As I wrote a few weeks ago, their innovative co-investor system will undoubtedly become commonplace in Rugby Union, a very workable financial model that can help monetarise our sport.
Predictably it was Saracens and Nigel Wray that recognised this first and their main sin has been an inexplicable carelessness – recklessness – in not getting some tacit approval from Premiership Rugby as they moved forward with their plans.
There is, however, a huge irony in this, notably that of all the club owners Wray always used to be the high priest of the American franchise system, the closed league where all the teams share the profits, there is no relegation and the league is remorselessly branded as one corporate entity. I wonder if he still holds that view?
My problem with this approach is that the penalties for being absolutely bloody useless, on and off the field, are minimal. In the NBA you can win, say 13 games in an 84-game regular season, and there is no comeback. You still cash in and indeed get the first pick of college stars at the draft.

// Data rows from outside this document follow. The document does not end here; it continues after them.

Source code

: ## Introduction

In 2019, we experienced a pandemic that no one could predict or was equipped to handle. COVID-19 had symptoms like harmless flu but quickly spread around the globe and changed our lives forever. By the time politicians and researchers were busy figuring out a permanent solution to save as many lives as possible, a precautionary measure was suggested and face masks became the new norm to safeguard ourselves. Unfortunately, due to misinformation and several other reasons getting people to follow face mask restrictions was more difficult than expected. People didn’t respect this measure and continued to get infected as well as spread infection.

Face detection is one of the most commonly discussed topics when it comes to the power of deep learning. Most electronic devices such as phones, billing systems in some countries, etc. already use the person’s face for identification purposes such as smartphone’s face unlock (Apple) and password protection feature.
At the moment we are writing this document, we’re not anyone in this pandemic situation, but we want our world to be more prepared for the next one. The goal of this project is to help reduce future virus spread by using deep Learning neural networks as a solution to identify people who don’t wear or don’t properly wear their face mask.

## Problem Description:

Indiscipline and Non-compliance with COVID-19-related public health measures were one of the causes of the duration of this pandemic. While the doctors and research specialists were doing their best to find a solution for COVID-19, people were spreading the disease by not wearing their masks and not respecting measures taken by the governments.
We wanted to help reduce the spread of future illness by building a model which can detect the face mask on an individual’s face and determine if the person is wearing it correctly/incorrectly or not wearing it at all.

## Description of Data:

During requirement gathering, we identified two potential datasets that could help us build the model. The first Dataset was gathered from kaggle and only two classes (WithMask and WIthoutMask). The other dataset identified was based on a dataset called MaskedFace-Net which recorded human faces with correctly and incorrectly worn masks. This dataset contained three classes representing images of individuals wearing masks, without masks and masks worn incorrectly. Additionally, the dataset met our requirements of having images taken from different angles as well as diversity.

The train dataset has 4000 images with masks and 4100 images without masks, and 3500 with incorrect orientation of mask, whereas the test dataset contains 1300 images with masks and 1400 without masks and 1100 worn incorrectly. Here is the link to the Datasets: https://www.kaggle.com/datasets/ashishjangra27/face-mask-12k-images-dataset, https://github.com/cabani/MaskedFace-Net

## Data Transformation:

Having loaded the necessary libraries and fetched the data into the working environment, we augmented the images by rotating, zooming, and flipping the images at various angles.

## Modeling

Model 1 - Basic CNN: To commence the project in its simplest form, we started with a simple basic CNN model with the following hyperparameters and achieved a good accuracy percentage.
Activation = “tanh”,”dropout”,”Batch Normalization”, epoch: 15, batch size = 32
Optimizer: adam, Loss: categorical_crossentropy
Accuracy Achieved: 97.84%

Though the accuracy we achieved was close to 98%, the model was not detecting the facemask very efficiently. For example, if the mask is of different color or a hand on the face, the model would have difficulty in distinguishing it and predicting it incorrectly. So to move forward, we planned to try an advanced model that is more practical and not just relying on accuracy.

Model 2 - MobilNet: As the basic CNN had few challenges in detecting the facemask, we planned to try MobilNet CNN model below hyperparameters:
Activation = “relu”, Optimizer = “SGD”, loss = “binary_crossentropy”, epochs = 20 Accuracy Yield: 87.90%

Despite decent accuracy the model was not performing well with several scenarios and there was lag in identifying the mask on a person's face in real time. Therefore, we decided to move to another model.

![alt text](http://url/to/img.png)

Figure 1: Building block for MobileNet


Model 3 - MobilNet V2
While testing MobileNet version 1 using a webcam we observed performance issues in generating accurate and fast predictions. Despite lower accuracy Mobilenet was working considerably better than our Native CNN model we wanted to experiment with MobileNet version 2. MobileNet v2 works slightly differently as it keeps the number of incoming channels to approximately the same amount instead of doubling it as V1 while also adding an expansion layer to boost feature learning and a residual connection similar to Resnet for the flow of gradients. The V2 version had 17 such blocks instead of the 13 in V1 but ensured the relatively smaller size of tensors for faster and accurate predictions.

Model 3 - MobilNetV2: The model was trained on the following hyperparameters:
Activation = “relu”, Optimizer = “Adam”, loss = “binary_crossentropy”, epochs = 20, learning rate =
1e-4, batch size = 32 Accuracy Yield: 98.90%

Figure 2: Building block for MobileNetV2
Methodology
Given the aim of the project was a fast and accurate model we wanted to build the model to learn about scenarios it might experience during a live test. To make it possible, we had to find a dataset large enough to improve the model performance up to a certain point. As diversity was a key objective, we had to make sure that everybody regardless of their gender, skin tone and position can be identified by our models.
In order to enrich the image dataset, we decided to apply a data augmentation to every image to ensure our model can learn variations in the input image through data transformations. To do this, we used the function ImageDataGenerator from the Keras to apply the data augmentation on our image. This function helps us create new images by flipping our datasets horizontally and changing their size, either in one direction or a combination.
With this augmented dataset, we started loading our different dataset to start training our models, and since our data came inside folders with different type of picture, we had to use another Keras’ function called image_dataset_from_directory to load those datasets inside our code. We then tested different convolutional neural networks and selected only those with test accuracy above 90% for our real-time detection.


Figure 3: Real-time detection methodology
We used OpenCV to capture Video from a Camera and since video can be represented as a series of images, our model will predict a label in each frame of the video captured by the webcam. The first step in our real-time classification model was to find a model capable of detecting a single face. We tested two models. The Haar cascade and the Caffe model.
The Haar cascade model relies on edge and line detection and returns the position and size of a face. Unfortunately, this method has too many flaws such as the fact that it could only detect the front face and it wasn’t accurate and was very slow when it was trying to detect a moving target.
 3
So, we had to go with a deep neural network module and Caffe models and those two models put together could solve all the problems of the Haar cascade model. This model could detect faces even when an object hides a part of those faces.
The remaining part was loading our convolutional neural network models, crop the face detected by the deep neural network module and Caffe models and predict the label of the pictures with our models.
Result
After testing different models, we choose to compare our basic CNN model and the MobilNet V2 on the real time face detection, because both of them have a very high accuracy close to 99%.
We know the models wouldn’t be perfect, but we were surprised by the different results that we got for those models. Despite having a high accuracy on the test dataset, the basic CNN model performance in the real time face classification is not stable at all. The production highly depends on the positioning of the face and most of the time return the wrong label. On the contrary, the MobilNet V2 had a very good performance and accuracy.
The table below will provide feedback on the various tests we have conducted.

Horrible.
Equality and fraternity seems the mantra for such leagues or those organisations who prefer to move forward as a homogenous lump. But whatever happened to liberty? What about the freedom to boldly experiment and improve – and indeed the freedom to occasionally crash and fail.

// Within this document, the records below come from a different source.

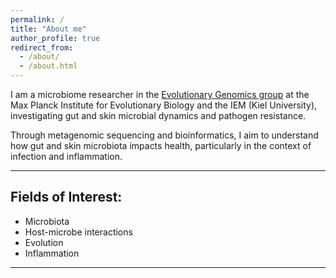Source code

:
 ```yaml
---
permalink: /
title: "About me"
author_profile: true
redirect_from: 
  - /about/
  - /about.html
---
```




I am a microbiome researcher in the [Evolutionary Genomics group](http://web.evolbio.mpg.de/evolgenomics/) at the Max Planck Institute for Evolutionary Biology and the IEM (Kiel University), investigating gut and skin microbial dynamics and pathogen resistance.

Through metagenomic sequencing and bioinformatics, I aim to understand how gut and skin microbiota impacts health, particularly in the context of infection and inflammation.


<hr>

## Fields of Interest:
- Microbiota
- Host-microbe interactions
- Evolution
- Inflammation

<hr>
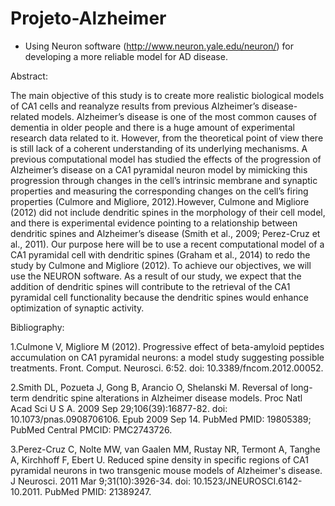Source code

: # Projeto-Alzheimer

* Using Neuron software (http://www.neuron.yale.edu/neuron/) for developing a more reliable model for AD disease.

Abstract:

The main objective of this study is to create more realistic biological models of CA1 cells and reanalyze results from previous Alzheimer’s disease-related models. Alzheimer’s disease is one of the most common causes of dementia in older people and there is a huge amount of experimental research data related to it. However, from the theoretical point of view there is still lack of a coherent understanding of its underlying mechanisms. A previous computational model has studied the effects of the progression of Alzheimer’s disease on a CA1 pyramidal neuron model by mimicking this progression through changes in the cell’s intrinsic membrane and synaptic properties and measuring the corresponding changes on the cell’s firing properties (Culmore and Migliore, 2012).However, Culmone and Migliore (2012) did not include dendritic spines in the morphology of their cell model, and there is experimental evidence pointing to a relationship between dendritic spines and Alzheimer’s disease (Smith et al., 2009; Perez-Cruz et al., 2011). Our purpose here will be to use a recent computational model of a CA1 pyramidal cell with dendritic spines (Graham et al., 2014) to redo the study by Culmone and Migliore (2012). To achieve our objectives, we will use the NEURON software. As a result of our study, we expect that the addition of dendritic spines will contribute to the retrieval of the CA1 pyramidal cell functionality because the dendritic spines would enhance optimization of synaptic activity.

Bibliography:

1.Culmone V, Migliore M (2012). Progressive effect of beta-amyloid peptides accumulation on CA1 pyramidal neurons: a model study suggesting possible treatments. Front. Comput. Neurosci. 6:52. doi: 10.3389/fncom.2012.00052.

2.Smith DL, Pozueta J, Gong B, Arancio O, Shelanski M. Reversal of long-term dendritic spine alterations in Alzheimer disease models. Proc Natl Acad Sci U S A. 2009 Sep 29;106(39):16877-82. doi: 10.1073/pnas.0908706106. Epub 2009 Sep 14. PubMed PMID: 19805389; PubMed Central PMCID: PMC2743726.

3.Perez-Cruz C, Nolte MW, van Gaalen MM, Rustay NR, Termont A, Tanghe A, Kirchhoff F, Ebert U. Reduced spine density in specific regions of CA1 pyramidal neurons in two transgenic mouse models of Alzheimer's disease. J Neurosci. 2011 Mar 9;31(10):3926-34. doi: 10.1523/JNEUROSCI.6142-10.2011. PubMed PMID: 21389247.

For years now Saracens have been the best coached team in Europe and one of the few clubs with a clear vision for the future and the balls to make big decisions and aim high. They are willing to go out there and find backers, come up with new schemes, take a risk. But the Premiership is not comfortable with those who want to fly and soar.
Last season the fourth placed team – Northampton – finished 30 points behind Exeter which rather gives a lie to the claim about the Premiership being the most competitive league in the world. Yes, there are always five or six teams in mid-table who are nip and tuck but don’t be deceived, that is significantly different from it being a rip-roaring dog-eat-dog cutting edge league.
That effectively reduces the Premiership to a uniform and controllable average and on top of all that many within the Premiership still want relegation abolished to further lessen the jeopardy. With all due respect gents, some years it’s only the fight against relegation that offers any real frisson for much of the regular season.
Premiership Rugby has become safe and conservative – with a small ‘c’ I must emphasise as we build towards an election!
At the dawn of professionalism free market forces kicked in violently and there were casualties. Orrell, West Hartlepool, London Scottish and Richmond come immediately to mind although happily the last two quickly found their feet in the lower leagues and have now probably risen to the height of their current aspirations.
A natural process of evolution was taking place but the suits suddenly became very nervous. Protecting the status quo and defining what is normal has suddenly become the Holy Grail when, in fact, what club rugby in England badly needs right now is another short sharp dose of the gloves-off pioneering spirit that marked the birth of the professional game.
Clubs like Saracens must be allowed to fly and reach their full potential, not have their wings clipped. And if set free they will drag others with them. Every sport needs it galacticos, they raise the tone and establish new norms.